One aspect of West Oahu’s growing pains is playing out at Campbell High School. That campus was designed for 1,000 fewer students than it’s likely to have in a few years, and the state Department of Education needs to comes up with a plan for the near term. Even though the school administration and faculty have adapted admirably to the expansion and their work has yielded improving student performance, campuses are not infinitely elastic. Other options must be found.

Many of the school’s 2,639 students come from all the homes that sprouted along Fort Weaver Road in recent years, but in 2008 there was a crash of the world financial system. And the recession and credit crisis that followed put a lot of the development pegged for neighboring Kapolei on hold.

The upshot is that there’s neither the critical mass or the tax base to build a new high school, and there probably won’t be for the forseeable future. So what the school needs is a coping strategy, and chances are it will take a mosaic of different ideas.

The state Senate, with the backing of the DOE, wants to include a $16.4 million item that will improve conditions at more than one campus in Ewa. The money would finance the construction of a sixth-grade wing at Ewa Makai Middle School that was postponed when that campus was first developed but ultimately will be needed as the region resumes its pace of population growth.

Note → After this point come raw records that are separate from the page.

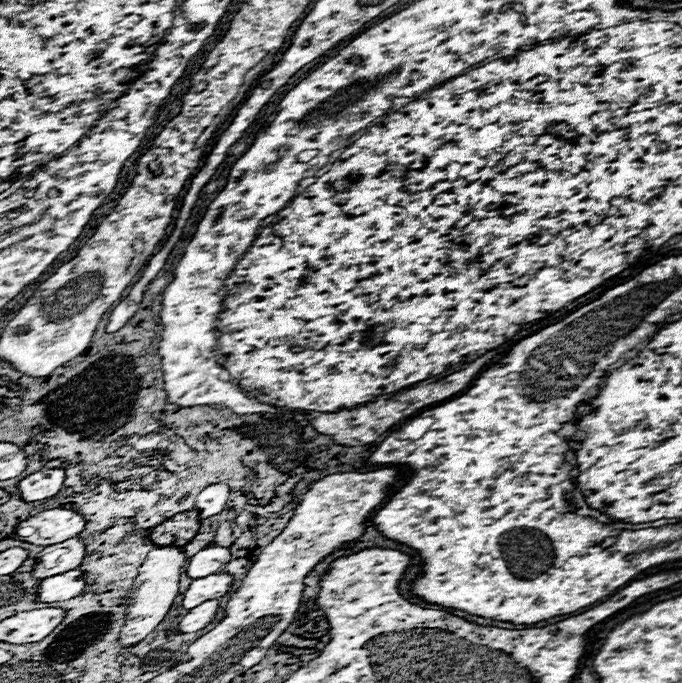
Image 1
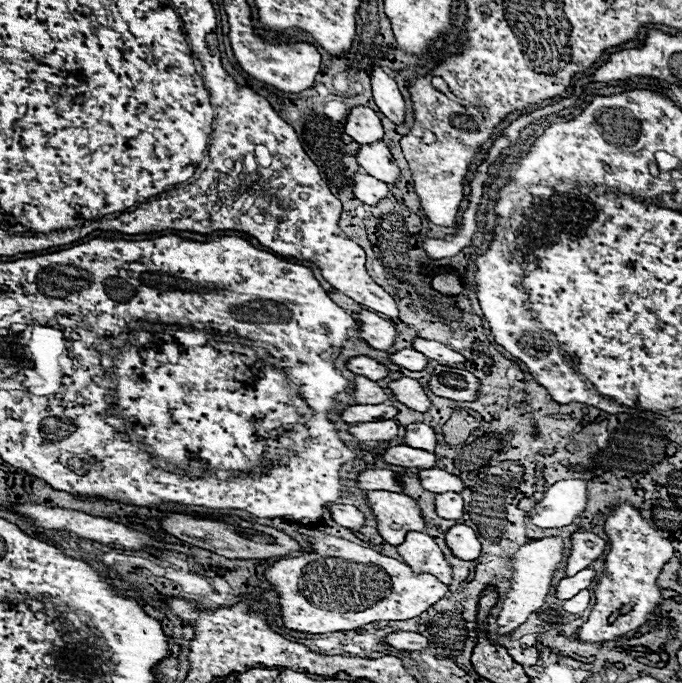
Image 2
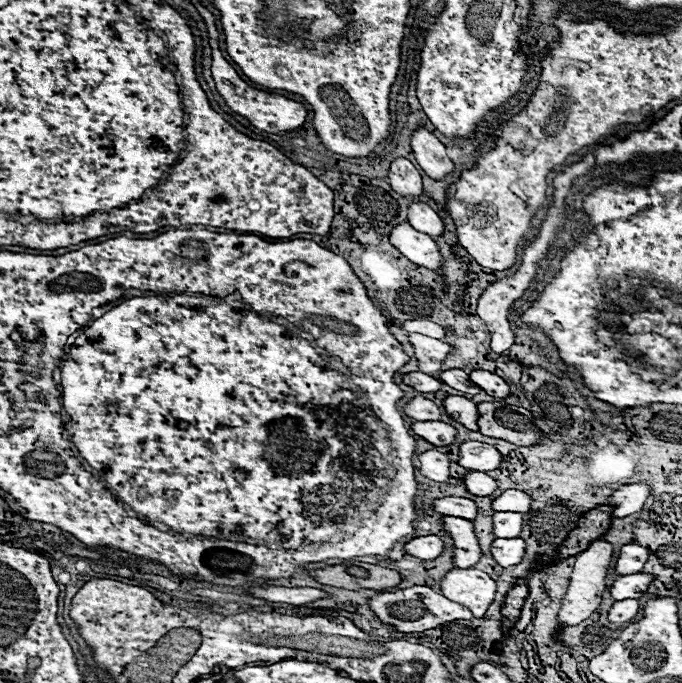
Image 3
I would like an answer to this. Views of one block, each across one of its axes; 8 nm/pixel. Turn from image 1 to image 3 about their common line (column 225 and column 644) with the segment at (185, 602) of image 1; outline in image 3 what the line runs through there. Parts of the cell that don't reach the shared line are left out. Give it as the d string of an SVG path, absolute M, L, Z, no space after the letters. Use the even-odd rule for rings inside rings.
M628 574L618 576L618 580L610 586L610 594L614 600L626 600L626 598L642 598L648 592L648 586L656 578L652 574Z

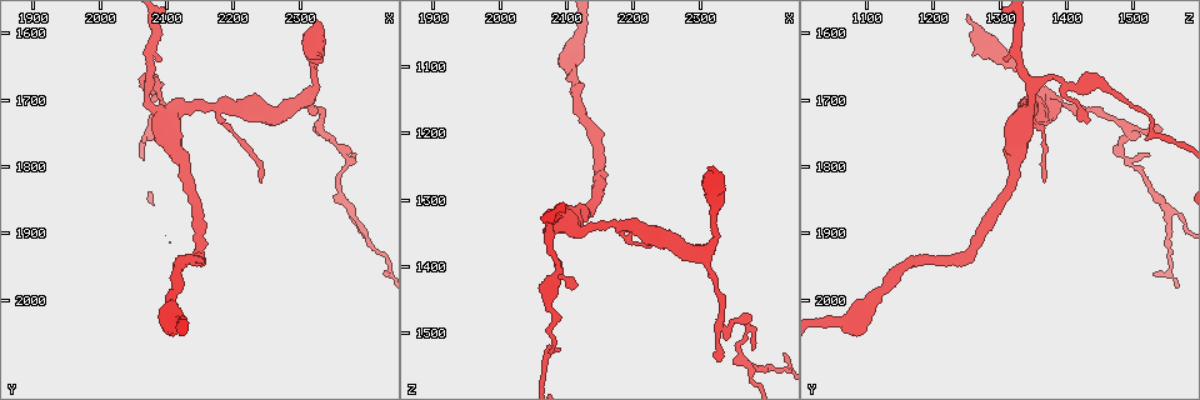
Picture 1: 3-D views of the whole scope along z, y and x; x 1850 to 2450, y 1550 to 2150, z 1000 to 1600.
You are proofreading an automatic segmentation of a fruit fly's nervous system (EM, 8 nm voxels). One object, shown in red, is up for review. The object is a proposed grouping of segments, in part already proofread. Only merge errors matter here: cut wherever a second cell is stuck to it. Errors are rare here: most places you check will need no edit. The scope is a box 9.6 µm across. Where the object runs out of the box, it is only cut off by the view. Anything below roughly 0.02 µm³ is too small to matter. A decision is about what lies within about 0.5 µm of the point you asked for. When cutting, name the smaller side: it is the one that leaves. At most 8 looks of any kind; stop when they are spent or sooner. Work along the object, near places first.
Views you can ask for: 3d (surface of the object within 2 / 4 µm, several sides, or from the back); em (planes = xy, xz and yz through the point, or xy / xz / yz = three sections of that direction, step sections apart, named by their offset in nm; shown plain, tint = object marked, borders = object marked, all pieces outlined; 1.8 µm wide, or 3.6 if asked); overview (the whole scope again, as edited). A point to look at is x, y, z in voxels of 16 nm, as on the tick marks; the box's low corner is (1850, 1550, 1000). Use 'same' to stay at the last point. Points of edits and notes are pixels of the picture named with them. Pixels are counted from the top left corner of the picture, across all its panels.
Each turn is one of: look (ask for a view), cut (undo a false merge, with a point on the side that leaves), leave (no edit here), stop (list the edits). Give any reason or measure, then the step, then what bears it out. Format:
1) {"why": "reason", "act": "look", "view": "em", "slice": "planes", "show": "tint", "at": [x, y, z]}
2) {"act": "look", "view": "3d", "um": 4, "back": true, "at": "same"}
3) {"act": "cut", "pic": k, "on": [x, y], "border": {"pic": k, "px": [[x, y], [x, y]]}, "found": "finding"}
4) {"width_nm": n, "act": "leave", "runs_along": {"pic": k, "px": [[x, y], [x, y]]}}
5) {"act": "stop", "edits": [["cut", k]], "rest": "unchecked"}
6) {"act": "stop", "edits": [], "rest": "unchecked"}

{"why": "side arm on a straight run", "act": "look", "view": "3d", "um": 4, "at": [2110, 1720, 1340]}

The sixth-grade classes at three elementary schools — Keoneula, Ewa Beach and Ewa — would move to the new sixth-grade wing at Ewa Makai Middle School if it is built. Holomua, Pohakea and Kaimiloa elementary schools would send their sixth-graders to Ilima, which currently only accommodates seventh and eighth grades but then would become a middle school.

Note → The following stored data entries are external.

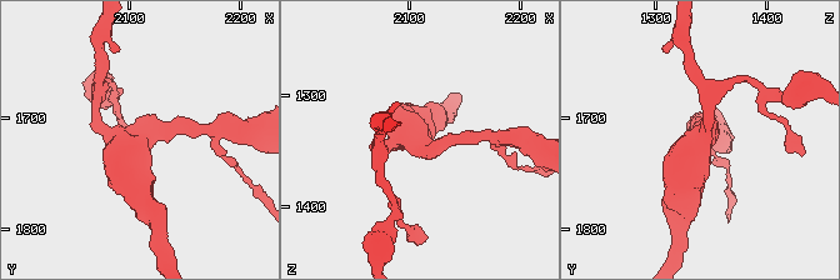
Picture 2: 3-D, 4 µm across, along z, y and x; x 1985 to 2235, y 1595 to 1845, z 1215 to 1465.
{"arms": 3, "arm_widths_nm": [190, 200, 320], "act": "look", "view": "em", "slice": "planes", "show": "plain", "at": [2108, 1722, 1342]}

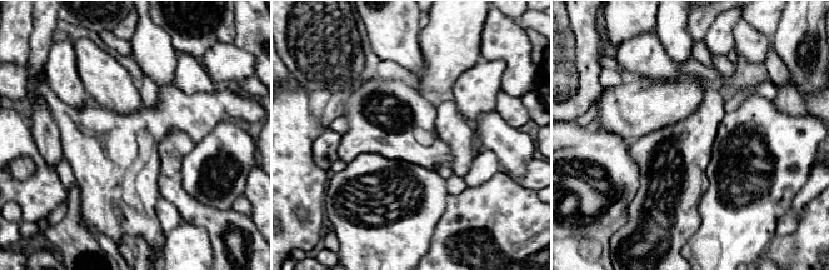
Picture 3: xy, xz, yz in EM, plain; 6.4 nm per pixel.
{"act": "look", "view": "em", "slice": "planes", "show": "tint", "at": "same"}

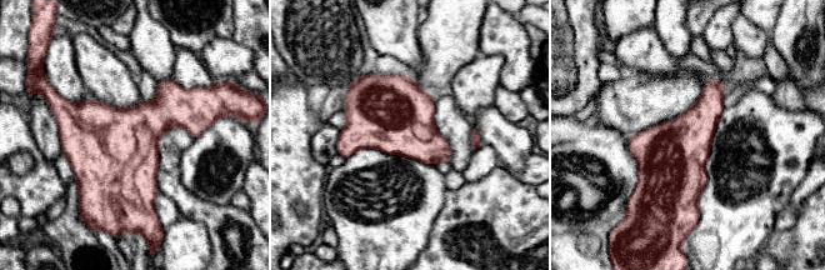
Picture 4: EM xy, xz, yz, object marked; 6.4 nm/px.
{"act": "leave", "found": "one cell here"}

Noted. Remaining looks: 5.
{"why": "arms part here", "act": "look", "view": "em", "slice": "yz", "step": 8, "show": "tint", "at": [2375, 1865, 1550]}

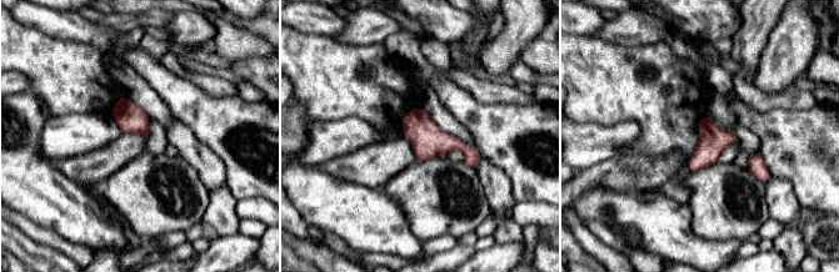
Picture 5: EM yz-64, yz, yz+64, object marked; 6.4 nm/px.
{"act": "leave", "found": "all the same cell"}

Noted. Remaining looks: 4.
{"why": "calibre changes", "act": "look", "view": "em", "slice": "yz", "step": 8, "show": "tint", "at": [2320, 1665, 1345]}

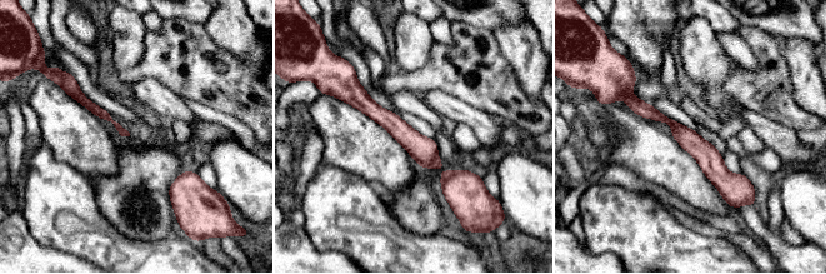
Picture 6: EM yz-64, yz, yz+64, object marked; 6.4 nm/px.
{"why": "another direction", "act": "look", "view": "em", "slice": "planes", "show": "borders", "at": "same"}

This seems enough justification to press for including the $16.4 million, which is absent from the House version of the budget bill, in the final capital improvement budget. Whether the extra classroom space could be used for Campbell needs further discussion to ensure that the elementary schools can operate well without it — and with the older students in close proximity.

Among the other possibilities being floated is a reallocation of some of the portables now on the Ilima Intermediate School campus to Campbell use and whether Kapolei and Waipahu high schools could take a limited number of Campbell students through a district exception.

State Sen. Will Espero, who represents the area, is advocating other innovations that seem promising. He believes that some Campbell students could largely leave campus by participating in an online-learning pilot project, forming a kind of e-school "academy."

In Waipahu, there’s the Hawaii Technology Academy, a K-12 charter school that’s having success with its own distance-learning program. Some of that experience could provide a model for Campbell.

Finally, Espero added, as the University of Hawaii at West Oahu develops, a laboratory school on that campus could both help train the new teachers and accommodate some of the region’s excess enrollment, while plans to build new public schools continue to progress. Both of these ideas are worth further discussion.

The population boom in West Oahu was bound to produce strains, particularly as economic disruptions cause the area to grow in fits and starts. The DOE needs to be nimble in how it proceeds, and plans that are adaptable rather than rigid deserve support.